Etiqueta lingüística
«Permanente» no significa aquí para siempre y sin vuelta atrás. La ley habla de reducciones previsiblemente definitivas, y eso deja abierta la revisión: una incapacidad permanente puede revisarse si la situación cambia.
Definición técnica
Tres preceptos de la Ley General de la Seguridad Social ordenan la figura. El artículo 193 la define: la situación de quien, tras el tratamiento prescrito, presenta reducciones anatómicas o funcionales graves y previsiblemente definitivas que disminuyen o anulan su capacidad laboral. El artículo 194 establece los grados, que es lo que determina el alcance. Y el artículo 196 se ocupa de la prestación económica que corresponde a cada uno. Sin el grado no se sabe qué se reconoce, porque las consecuencias de cada uno son distintas.
Aplicación práctica
Lo que decide estos expedientes es la prueba médica, y conviene reunirla antes de que se valore: informes de los especialistas que han tratado el caso, con descripción de las limitaciones funcionales y no solo del diagnóstico. Un diagnóstico grave sin limitación descrita rinde menos que una limitación bien documentada.
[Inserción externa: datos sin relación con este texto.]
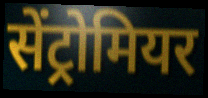
सेंट्रोमियरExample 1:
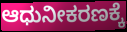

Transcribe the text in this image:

ಆಧುನೀಕರಣಕ್ಕೆ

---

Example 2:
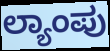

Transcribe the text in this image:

ಲ್ಯಾಂಪು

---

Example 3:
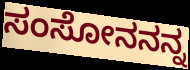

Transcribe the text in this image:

ಸಂಸೋನನನ್ನ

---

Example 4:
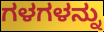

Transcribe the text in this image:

ಗಳಗಳನ್ನು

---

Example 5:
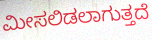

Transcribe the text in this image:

ಮೀಸಲಿಡಲಾಗುತ್ತದೆ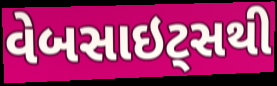
વેબસાઇટ્સથીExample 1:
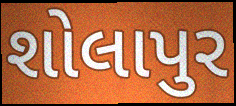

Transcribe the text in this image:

શોલાપુર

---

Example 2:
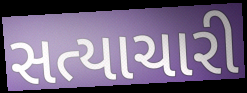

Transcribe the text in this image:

સત્યાચારી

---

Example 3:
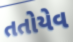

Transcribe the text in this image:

તતોયેવ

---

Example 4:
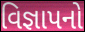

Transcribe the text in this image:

વિજ્ઞાપનો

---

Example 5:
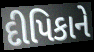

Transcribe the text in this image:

દીપિકાને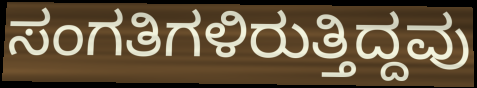
ಸಂಗತಿಗಳಿರುತ್ತಿದ್ದವುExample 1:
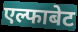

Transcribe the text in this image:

एल्फाबेट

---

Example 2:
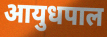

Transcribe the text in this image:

आयुधपाल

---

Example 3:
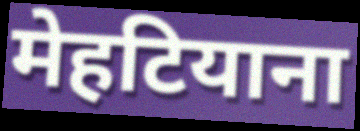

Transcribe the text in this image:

मेहटियाना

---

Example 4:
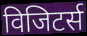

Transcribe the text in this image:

विजिटर्स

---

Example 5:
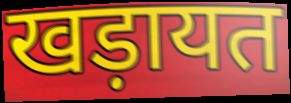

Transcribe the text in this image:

खड़ायतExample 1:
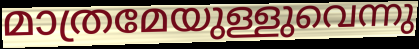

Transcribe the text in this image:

Y si la resolución no reconoce el grado que se esperaba, hay plazos cortos para reclamarla.
Contexto legal en España
La incapacidad permanente se distingue de la temporal por lo previsible de la situación, no por el tiempo transcurrido, y esa distinción es la que ordena el paso de una a otra. Leer las dos figuras juntas ayuda a entender por qué el alta en la temporal puede abrir el expediente de la permanente.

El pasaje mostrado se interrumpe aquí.